5. Move the live domain to the new site
In Lightsail admin navigation click Networking, then click the name of the static IP associated with the currently live site.
On the manage screen for IP, click to detach it from Old Instance. Then immediately reattach it to the New Instance.
6. Add an SSL Certificate to New Instance
Still got the New Instance SSH window open? Switch to it, or open it again.
Run sudo /opt/bitnami/bncert-tool
Submit your domain name without www. Choose your preferred answers to the questions that follow. Stick in an email address. Agree to the right things with Y / n. Complete the process.
Reload, or open your live domain name in a browser. Keep refreshing, and pretty quickly it should go from not loading, to loading again.
7. Import to New Instance
Open up your live domain wp-admin. Log in using your settings above. So user and password you made a note of.

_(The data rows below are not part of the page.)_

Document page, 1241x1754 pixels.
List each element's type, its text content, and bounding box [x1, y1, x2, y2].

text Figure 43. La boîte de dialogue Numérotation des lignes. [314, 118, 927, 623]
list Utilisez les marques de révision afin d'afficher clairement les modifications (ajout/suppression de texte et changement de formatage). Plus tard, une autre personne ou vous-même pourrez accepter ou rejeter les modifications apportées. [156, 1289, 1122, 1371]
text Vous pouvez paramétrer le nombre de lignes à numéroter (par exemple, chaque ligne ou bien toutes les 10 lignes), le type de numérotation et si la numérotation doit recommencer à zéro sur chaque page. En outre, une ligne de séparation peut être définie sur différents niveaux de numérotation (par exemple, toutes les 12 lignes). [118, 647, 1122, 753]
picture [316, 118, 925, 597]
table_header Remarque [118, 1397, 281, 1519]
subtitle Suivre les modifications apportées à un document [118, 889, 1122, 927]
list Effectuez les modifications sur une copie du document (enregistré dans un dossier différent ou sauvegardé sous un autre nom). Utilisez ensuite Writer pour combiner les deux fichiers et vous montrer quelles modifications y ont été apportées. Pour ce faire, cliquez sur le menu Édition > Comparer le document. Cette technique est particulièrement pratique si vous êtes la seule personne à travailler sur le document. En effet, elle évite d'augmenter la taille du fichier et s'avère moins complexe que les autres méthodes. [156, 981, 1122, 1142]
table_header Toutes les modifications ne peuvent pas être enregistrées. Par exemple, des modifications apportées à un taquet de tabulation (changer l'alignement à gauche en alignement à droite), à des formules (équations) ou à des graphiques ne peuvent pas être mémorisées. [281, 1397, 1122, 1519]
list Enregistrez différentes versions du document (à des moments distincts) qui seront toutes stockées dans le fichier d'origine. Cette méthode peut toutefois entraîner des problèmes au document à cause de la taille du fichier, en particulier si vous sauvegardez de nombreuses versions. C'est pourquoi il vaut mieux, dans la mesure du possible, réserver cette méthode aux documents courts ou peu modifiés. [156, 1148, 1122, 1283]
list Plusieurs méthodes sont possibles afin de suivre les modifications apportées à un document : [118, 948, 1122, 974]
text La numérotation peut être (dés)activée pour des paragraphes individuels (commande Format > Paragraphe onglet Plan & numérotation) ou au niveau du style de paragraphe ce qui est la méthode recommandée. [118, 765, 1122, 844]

Open All-in-One WP Migration and choose import. Choose File. Choose the file from your computer.
Wait. It should succeed. Only file size might stop it working, but fingers crossed. It will probably ask if you’re sure.
There you go. The site, file and database are moved to New Instance.
8. Put the settings back
Go back up to step 2 above and reverse the changes to php.ini on New Instance – or don’t. It’s up to you.
Check Settings => General. If your domain name shows as http:// and the field is readonly, you need to edit wp-config.php so in the New Instance SSH window…
Run nano /opt/bitnami/wordpress/wp-config.php find WP_HOME and WP_SITEURL and update to https://
9. Remove Old Instance
You can now ‘Stop’ or even remove the old instance. I usually Stop mine and keep it a few days before removing just in case.
If you messed anything up above, the only change required to go back is step 5 in reverse. Point the static IP back to Old Instance. Insure it’s not Stopped first.